Supported by NIH/NIAAA U01 AA022618 (SB), Commonwealth of Kentucky Challenge for Excellence, Norton Healthcare (SRW)
Damon DiSabato (1) – Danny Nemeth (2) – Xiaoyu Liu (2) – Kristina Witcher (1) – Braedan Oliver (1) – Jonathan Godbout (1) – Ning Quan (2)
Institute for Behavioral Medicine Research, The Ohio State University, Columbus, United States (1) – Brain Institute, Florida Atlantic University, Jupiter, United States (2)
Stress is a well-known cause of mood disorders such as anxiety, the most prevalent psychiatric disorder affecting upwards of a third of the population. Microglia produce increased levels of pro-inflammatory cytokines such as interleukin-1 beta (IL-1) upon exposure to chronic stress. Our model is paired fighting (PF), a form of social stress in which mice are exposed one-on-one to an aggressor mouse for one hour per day for six days.
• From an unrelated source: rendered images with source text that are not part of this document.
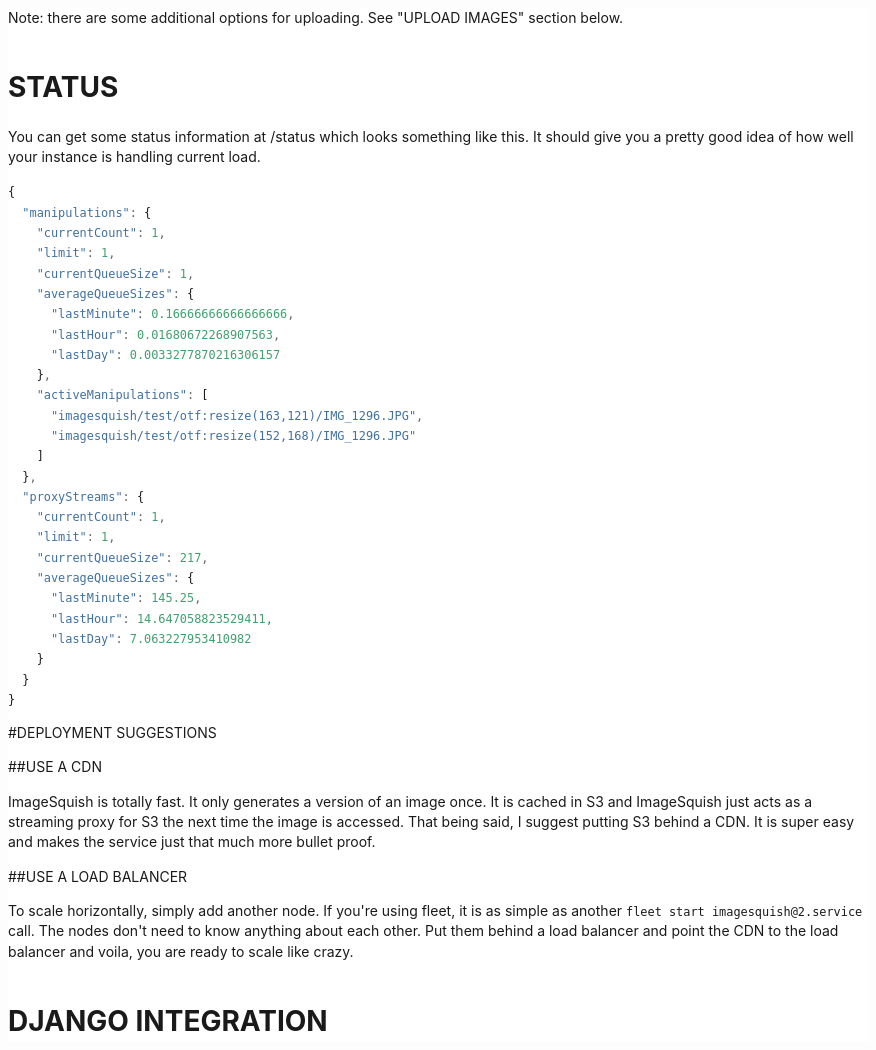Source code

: Note: there are some additional options for uploading. See "UPLOAD IMAGES" section below.

# STATUS

You can get some status information at /status which looks something like this. It should give you a pretty good idea of how well your instance is handling current load.

```js
{
  "manipulations": {
    "currentCount": 1,
    "limit": 1,
    "currentQueueSize": 1,
    "averageQueueSizes": {
      "lastMinute": 0.16666666666666666,
      "lastHour": 0.01680672268907563,
      "lastDay": 0.0033277870216306157
    },
    "activeManipulations": [
      "imagesquish/test/otf:resize(163,121)/IMG_1296.JPG",
      "imagesquish/test/otf:resize(152,168)/IMG_1296.JPG"
    ]
  },
  "proxyStreams": {
    "currentCount": 1,
    "limit": 1,
    "currentQueueSize": 217,
    "averageQueueSizes": {
      "lastMinute": 145.25,
      "lastHour": 14.647058823529411,
      "lastDay": 7.063227953410982
    }
  }
}
```

#DEPLOYMENT SUGGESTIONS

##USE A CDN

ImageSquish is totally fast. It only generates a version of an image once. It is cached in S3 and ImageSquish just acts as a streaming proxy for S3 the next time the image is accessed. That being said, I suggest putting S3 behind a CDN. It is super easy and makes the service just that much more bullet proof.

##USE A LOAD BALANCER

To scale horizontally, simply add another node. If you're using fleet, it is as simple as another `fleet start imagesquish@2.service` call. The nodes don't need to know anything about each other. Put them behind a load balancer and point the CDN to the load balancer and voila, you are ready to scale like crazy.

# DJANGO INTEGRATION
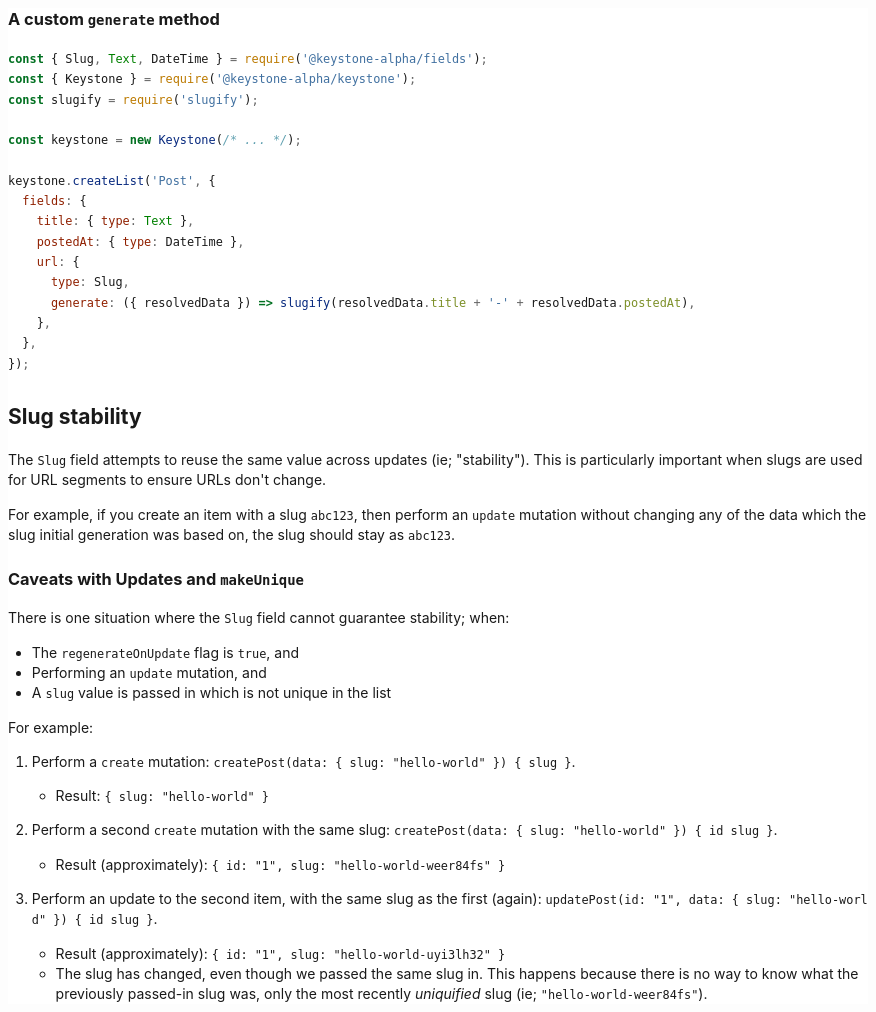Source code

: ### A custom `generate` method

```javascript
const { Slug, Text, DateTime } = require('@keystone-alpha/fields');
const { Keystone } = require('@keystone-alpha/keystone');
const slugify = require('slugify');

const keystone = new Keystone(/* ... */);

keystone.createList('Post', {
  fields: {
    title: { type: Text },
    postedAt: { type: DateTime },
    url: {
      type: Slug,
      generate: ({ resolvedData }) => slugify(resolvedData.title + '-' + resolvedData.postedAt),
    },
  },
});
```

## Slug stability

The `Slug` field attempts to reuse the same value across updates (ie;
"stability"). This is particularly important when slugs are used for URL
segments to ensure URLs don't change.

For example, if you create an item with a slug `abc123`, then perform an
`update` mutation without changing any of the data which the slug initial
generation was based on, the slug should stay as `abc123`.

### Caveats with Updates and `makeUnique`

There is one situation where the `Slug` field cannot guarantee stability; when:

- The `regenerateOnUpdate` flag is `true`, and
- Performing an `update` mutation, and
- A `slug` value is passed in which is not unique in the list

For example:

1. Perform a `create` mutation: `createPost(data: { slug: "hello-world" }) { slug }`.

   - Result: `{ slug: "hello-world" }`

2. Perform a second `create` mutation with the same slug: `createPost(data: { slug: "hello-world" }) { id slug }`.

   - Result (approximately): `{ id: "1", slug: "hello-world-weer84fs" }`

3. Perform an update to the second item, with the same slug as the first (again): `updatePost(id: "1", data: { slug: "hello-world" }) { id slug }`.
   - Result (approximately): `{ id: "1", slug: "hello-world-uyi3lh32" }`
   - The slug has changed, even though we passed the same slug in. This happens
     because there is no way to know what the previously passed-in slug was, only
     the most recently _uniquified_ slug (ie; `"hello-world-weer84fs"`).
To dissect the role of IL-1 in such a stress model we developed a genetic tool, the IL-1 receptor restore (IL-1R1r/r) mouse. This allows for globally knocking out IL-1R1 expression and restricting restoration via cell type-specific Cre. IL-1R1 floxed mice (IL-1R1f/f) conversely remove IL-1R1 on specific cell types. Our objectives were (1) to determine effects of PF on peripheral and central IL-1R1 responses, and (2) to identify if neuron-specific IL-1R1 was capable of eliciting anxiety-like behavior. We show that PF caused IL-1R1-dependent social withdrawal, working memory deficits, microglial reactivity, and increased brain cytokines. Cre-mediated neuronal-specific IL-1R1 knockout prevented behavioral effects, indicating its necessity for PF-induced behavior. Conversely, IL-1R1 restored solely on glutamatergic neurons reproduced behaviors from PF in wild-type mice. These data indicate IL-1R1 expression is critical for the behavioral deficits seen after social stress, and that glutamatergic neuronal IL-1R1 is both necessary and sufficient for these effects.